◆ **EXERCISE PROMPT**: All lines in the records below that hold "LIST" are to be shown.

┌──

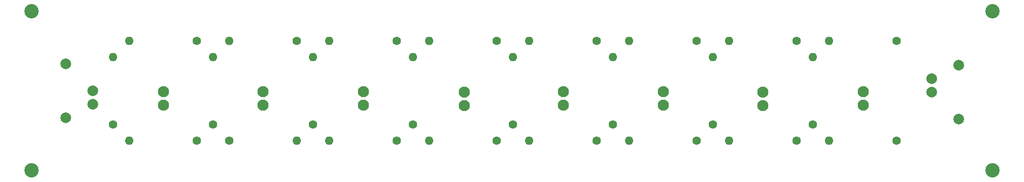
<source format=gbr>
%TF.GenerationSoftware,KiCad,Pcbnew,9.0.0*%
%TF.CreationDate,2025-08-17T09:20:06-07:00*%
%TF.ProjectId,FoxHuntAttenuator,466f7848-756e-4744-9174-74656e756174,rev?*%
%TF.SameCoordinates,Original*%
%TF.FileFunction,Soldermask,Top*%
%TF.FilePolarity,Negative*%
%FSLAX46Y46*%
G04 Gerber Fmt 4.6, Leading zero omitted, Abs format (unit mm)*
G04 Created by KiCad (PCBNEW 9.0.0) date 2025-08-17 09:20:06*
%MOMM*%
%LPD*%
G01*
G04 APERTURE LIST*
%ADD10C,1.600000*%
%ADD11O,1.600000X1.600000*%
%ADD12C,2.000000*%
%ADD13C,2.100000*%
%ADD14C,2.700000*%
G04 APERTURE END LIST*
D10*
%TO.C,R1*%
X104140000Y-129794000D03*
D11*
X91440000Y-129794000D03*
%TD*%
D10*
%TO.C,R23*%
X219964000Y-126746000D03*
D11*
X219964000Y-114046000D03*
%TD*%
D10*
%TO.C,R19*%
X216916000Y-129794000D03*
D11*
X204216000Y-129794000D03*
%TD*%
D10*
%TO.C,R21*%
X216916000Y-110998000D03*
D11*
X204216000Y-110998000D03*
%TD*%
D10*
%TO.C,R17*%
X182372000Y-126746000D03*
D11*
X182372000Y-114046000D03*
%TD*%
D10*
%TO.C,R3*%
X104140000Y-110998000D03*
D11*
X91440000Y-110998000D03*
%TD*%
D12*
%TO.C,J1*%
X79512000Y-125456000D03*
X79502000Y-115316000D03*
X84582000Y-120396000D03*
X84572000Y-122946000D03*
%TD*%
D10*
%TO.C,R11*%
X144790000Y-126760000D03*
D11*
X144790000Y-114060000D03*
%TD*%
D13*
%TO.C,SW4*%
X154432000Y-123140000D03*
X154432000Y-120650000D03*
%TD*%
D10*
%TO.C,R16*%
X198120000Y-129794000D03*
D11*
X185420000Y-129794000D03*
%TD*%
D13*
%TO.C,SW5*%
X173074000Y-123074000D03*
X173074000Y-120584000D03*
%TD*%
D10*
%TO.C,R12*%
X160528000Y-110998000D03*
D11*
X147828000Y-110998000D03*
%TD*%
D10*
%TO.C,R20*%
X201168000Y-126746000D03*
D11*
X201168000Y-114046000D03*
%TD*%
D10*
%TO.C,R10*%
X160528000Y-129794000D03*
D11*
X147828000Y-129794000D03*
%TD*%
D10*
%TO.C,R14*%
X163576000Y-126746000D03*
D11*
X163576000Y-114046000D03*
%TD*%
D13*
%TO.C,SW8*%
X229462000Y-123074000D03*
X229462000Y-120584000D03*
%TD*%
D10*
%TO.C,R8*%
X125984000Y-126746000D03*
D11*
X125984000Y-114046000D03*
%TD*%
D10*
%TO.C,R5*%
X107188000Y-126750000D03*
D11*
X107188000Y-114050000D03*
%TD*%
D10*
%TO.C,R2*%
X88392000Y-126746000D03*
D11*
X88392000Y-114046000D03*
%TD*%
D13*
%TO.C,SW7*%
X210566000Y-123140000D03*
X210566000Y-120650000D03*
%TD*%
%TO.C,SW6*%
X191870000Y-123074000D03*
X191870000Y-120584000D03*
%TD*%
D14*
%TO.C,H1*%
X253800000Y-105400000D03*
%TD*%
D12*
%TO.C,J2*%
X247386000Y-115590000D03*
X247396000Y-125730000D03*
X242316000Y-120650000D03*
X242326000Y-118100000D03*
%TD*%
D13*
%TO.C,SW1*%
X97890000Y-123074000D03*
X97890000Y-120584000D03*
%TD*%
D14*
%TO.C,H2*%
X253800000Y-135400000D03*
%TD*%
D10*
%TO.C,R6*%
X122936000Y-110998000D03*
D11*
X110236000Y-110998000D03*
%TD*%
D10*
%TO.C,R24*%
X235712000Y-110998000D03*
D11*
X223012000Y-110998000D03*
%TD*%
D10*
%TO.C,R7*%
X141730000Y-129790000D03*
D11*
X129030000Y-129790000D03*
%TD*%
D10*
%TO.C,R4*%
X110236000Y-129794000D03*
D11*
X122936000Y-129794000D03*
%TD*%
D10*
%TO.C,R22*%
X235712000Y-129794000D03*
D11*
X223012000Y-129794000D03*
%TD*%
D10*
%TO.C,R13*%
X179324000Y-129794000D03*
D11*
X166624000Y-129794000D03*
%TD*%
D13*
%TO.C,SW2*%
X116586000Y-123074000D03*
X116586000Y-120584000D03*
%TD*%
%TO.C,SW3*%
X135482000Y-123074000D03*
X135482000Y-120584000D03*
%TD*%
D14*
%TO.C,H3*%
X73100000Y-135400000D03*
%TD*%
D10*
%TO.C,R9*%
X141740000Y-111000000D03*
D11*
X129040000Y-111000000D03*
%TD*%
D10*
%TO.C,R18*%
X198120000Y-110998000D03*
D11*
X185420000Y-110998000D03*
%TD*%
D10*
%TO.C,R15*%
X179324000Y-110998000D03*
D11*
X166624000Y-110998000D03*
%TD*%
D14*
%TO.C,H4*%
X73100000Y-105400000D03*
%TD*%
M02*

</source>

└──

◆ **SOLUTION TO THIS TASK**:
G04 APERTURE LIST*
G04 APERTURE END LIST*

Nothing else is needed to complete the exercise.